墨墨说不了话,也已绝食多日,虚弱得无法发声。
它浑身黑亮的皮毛早已枯败发灰,凝结成一绺一绺的,目光呆呆地望着不远处的小凉棚。
那凉棚旁边,是知罗常坐的那个悬挂了双铃混响的马车。
再往旁边,棚前吊挂着红肉的杆子上,有一张雪白的貂皮挂在那里,随风簌簌震响。
罗东东顺着墨墨的视线看过去,他知道那是墨墨的媳妇儿,再看知罗掐着墨墨脖子,将其狠狠摁在地上强塞饭,那扭曲的表情丑陋至极,简直如修罗女鬼。
完全不是平时幽会时那样美丽、柔软又可人的样子。
难道荣易说的是真的……
罗东东目光颤动,再去看那杆子,终于发现在离貂皮不远的地方,还有一样东西,像战利品似的,炫耀地悬挂在那里——
一只青灰色的小小的六指断手。
一瞬间,世界轰然崩塌吼出巨响。
无边无际的恐惧、懊悔与绝望,如海啸般狠狠砸过来,让罗东东几乎站不稳脚。
是他对那小男孩说的吗,那漂亮的姐姐是好人,不必怕她?
知罗拐走小男孩的时候,小男孩纵然本能惧怕,可因为相信罗东东的话,而最终顺从地上了知罗的马车,是不是?
罗东东浑身发青发抖,艰难地转动脖子去看。
那猛虎园子里,老虎嘴巴一圈红彤彤地挂着血,地上残余着几截细小的、还挂着残肉的肋骨。

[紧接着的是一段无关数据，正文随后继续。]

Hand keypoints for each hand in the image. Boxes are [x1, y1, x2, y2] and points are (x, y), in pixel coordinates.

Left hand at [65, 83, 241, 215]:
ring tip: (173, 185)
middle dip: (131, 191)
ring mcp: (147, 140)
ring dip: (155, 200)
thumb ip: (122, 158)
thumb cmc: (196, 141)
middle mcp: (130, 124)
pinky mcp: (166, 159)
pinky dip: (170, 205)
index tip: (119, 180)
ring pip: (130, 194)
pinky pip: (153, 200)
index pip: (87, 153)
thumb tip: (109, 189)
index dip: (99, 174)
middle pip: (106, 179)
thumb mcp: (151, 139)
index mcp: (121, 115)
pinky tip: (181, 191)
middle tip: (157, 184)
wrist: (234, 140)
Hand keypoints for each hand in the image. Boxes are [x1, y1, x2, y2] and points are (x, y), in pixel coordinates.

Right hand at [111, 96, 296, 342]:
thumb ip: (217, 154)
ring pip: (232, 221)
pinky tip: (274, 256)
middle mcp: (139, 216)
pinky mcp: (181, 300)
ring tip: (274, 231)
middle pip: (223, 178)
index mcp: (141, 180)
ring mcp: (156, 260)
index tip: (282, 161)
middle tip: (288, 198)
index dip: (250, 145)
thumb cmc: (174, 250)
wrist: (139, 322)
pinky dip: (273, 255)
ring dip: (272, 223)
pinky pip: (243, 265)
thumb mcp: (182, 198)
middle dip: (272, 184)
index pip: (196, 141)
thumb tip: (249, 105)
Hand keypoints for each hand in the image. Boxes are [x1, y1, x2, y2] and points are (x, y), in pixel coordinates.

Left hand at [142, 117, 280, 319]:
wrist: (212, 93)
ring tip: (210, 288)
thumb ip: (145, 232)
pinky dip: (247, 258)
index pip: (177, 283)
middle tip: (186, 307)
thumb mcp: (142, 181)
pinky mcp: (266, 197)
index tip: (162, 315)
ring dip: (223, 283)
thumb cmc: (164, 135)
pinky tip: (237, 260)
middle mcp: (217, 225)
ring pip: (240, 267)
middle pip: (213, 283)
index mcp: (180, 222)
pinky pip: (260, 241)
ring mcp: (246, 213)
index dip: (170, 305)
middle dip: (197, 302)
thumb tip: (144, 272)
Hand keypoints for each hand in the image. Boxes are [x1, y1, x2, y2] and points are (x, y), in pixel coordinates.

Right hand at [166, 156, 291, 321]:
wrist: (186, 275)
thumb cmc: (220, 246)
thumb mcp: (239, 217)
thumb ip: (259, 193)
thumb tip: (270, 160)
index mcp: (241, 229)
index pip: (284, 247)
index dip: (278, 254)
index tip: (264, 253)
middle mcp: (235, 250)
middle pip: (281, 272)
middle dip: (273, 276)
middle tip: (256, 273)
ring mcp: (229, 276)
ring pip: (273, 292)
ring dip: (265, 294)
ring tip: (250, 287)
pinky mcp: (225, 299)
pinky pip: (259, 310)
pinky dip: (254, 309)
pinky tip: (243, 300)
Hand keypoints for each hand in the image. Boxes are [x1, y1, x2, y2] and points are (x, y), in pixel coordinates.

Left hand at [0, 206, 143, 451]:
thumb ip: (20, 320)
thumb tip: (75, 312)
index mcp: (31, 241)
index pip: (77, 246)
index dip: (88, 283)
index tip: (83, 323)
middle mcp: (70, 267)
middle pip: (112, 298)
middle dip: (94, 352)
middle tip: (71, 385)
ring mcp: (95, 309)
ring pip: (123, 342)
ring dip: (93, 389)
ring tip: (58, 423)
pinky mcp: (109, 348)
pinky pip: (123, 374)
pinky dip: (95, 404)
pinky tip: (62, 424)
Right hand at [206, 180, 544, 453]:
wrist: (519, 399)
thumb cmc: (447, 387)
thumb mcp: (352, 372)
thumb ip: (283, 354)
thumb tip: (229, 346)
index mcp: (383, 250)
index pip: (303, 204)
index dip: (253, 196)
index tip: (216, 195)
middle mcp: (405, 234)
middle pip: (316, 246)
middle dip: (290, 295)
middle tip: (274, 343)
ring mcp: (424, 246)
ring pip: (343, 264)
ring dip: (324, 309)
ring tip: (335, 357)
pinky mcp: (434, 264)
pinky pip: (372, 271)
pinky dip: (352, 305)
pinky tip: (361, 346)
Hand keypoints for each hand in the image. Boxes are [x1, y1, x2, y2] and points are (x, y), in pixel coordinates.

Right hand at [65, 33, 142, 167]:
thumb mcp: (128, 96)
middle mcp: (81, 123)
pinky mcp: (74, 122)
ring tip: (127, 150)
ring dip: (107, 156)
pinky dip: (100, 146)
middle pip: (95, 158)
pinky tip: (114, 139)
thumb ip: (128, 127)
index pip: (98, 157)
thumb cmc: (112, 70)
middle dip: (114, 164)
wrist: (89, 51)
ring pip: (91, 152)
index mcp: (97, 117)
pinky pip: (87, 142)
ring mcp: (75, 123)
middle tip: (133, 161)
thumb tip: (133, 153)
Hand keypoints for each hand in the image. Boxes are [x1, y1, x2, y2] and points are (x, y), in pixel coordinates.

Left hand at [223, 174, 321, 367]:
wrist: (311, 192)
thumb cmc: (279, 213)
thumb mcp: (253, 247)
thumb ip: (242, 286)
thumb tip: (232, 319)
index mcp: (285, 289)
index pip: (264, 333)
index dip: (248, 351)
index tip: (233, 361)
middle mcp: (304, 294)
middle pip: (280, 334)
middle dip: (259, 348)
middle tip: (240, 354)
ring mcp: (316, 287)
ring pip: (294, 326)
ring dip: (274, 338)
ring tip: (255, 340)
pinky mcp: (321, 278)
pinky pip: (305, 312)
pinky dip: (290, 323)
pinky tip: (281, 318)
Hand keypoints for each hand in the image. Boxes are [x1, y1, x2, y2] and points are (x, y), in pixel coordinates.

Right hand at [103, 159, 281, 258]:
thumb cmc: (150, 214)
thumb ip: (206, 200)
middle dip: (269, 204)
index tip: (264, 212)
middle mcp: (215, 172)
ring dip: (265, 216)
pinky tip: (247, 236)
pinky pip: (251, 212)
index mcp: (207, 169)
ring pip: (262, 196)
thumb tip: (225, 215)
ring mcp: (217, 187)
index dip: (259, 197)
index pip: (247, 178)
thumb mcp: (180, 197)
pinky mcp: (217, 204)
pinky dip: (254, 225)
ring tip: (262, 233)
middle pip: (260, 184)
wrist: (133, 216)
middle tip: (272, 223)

这一幕,如烙铁深深印在了罗东东的心里,和那妇人坐在焦急台阶上抹眼泪的样子,不停交替出现,痛得他想发狂。
可是,他罗东东啊……
为国打仗,百姓们口中的战争英雄啊……
最终像个惊慌的缩头乌龟一样,什么也没说,什么也没做。
他只是狼狈逃离兽园,一路奔回营地,跳进荣易刚打好洗澡水的浴桶,像要溺死一样地将自己埋进水里,无声地嘶吼痛哭。
荣易把上午营地暴动的事情一字不漏地说完,发现罗东东始终埋在水里一动不动,这才感觉不太对劲,赶忙将罗东东拽起来。
对上那通红绝望的眼睛,惨白如纸的脸,上面纵横交错全是洗澡水和泪水,荣易吓坏了。
“东东!你怎么了?出什么事了?你别吓我!”
罗东东抖着嘴唇,从快要疼炸裂的胸腔挤出几个带着哭腔的字:
“俺杀人了……俺杀人了……”
第484章 一笔勾销
先去霍府救润禾,后又驾马狂奔去平息军队暴乱,差点挨军棍。
忙活完这些,云琛忽觉疲惫不堪。
等她拖着脚步回到颜府的时候,恰见颜十九从宫里回来,也和她一样满脸倦色,看着跟被吸干了精血似的。
云琛没力气打趣他,径直走进寝屋,一头扎倒在榻上,累得脚还搭在地上,连鞋都不想脱。
刚倒下去没一会儿,就听旁边“咚”的一声。
颜十九也和她同样形状,同样的姿势,倒在她旁边,累得连连叹气。
二人此刻都无力气去计较什么“男女大防”。
当然了,在颜十九心里,他和云琛之间,他早把那四个字吃了。
云琛也因为前些日子照顾发烧的颜十九,天天一个屋子里待着,都习惯了,也没有开口赶人。
两人就这样静静地躺着。
不知过了多久,等云琛终于感觉恢复点元气,有力气说话了的时候,颜十九比她先开口。
他半支起被南璃君又亲又嘬,折腾得差点失身的身子,开口第一句对云琛道:
“夫人放心,我进宫前特意吃了压制情欲的药,我没有失身,依旧为你守着呢,你信我。”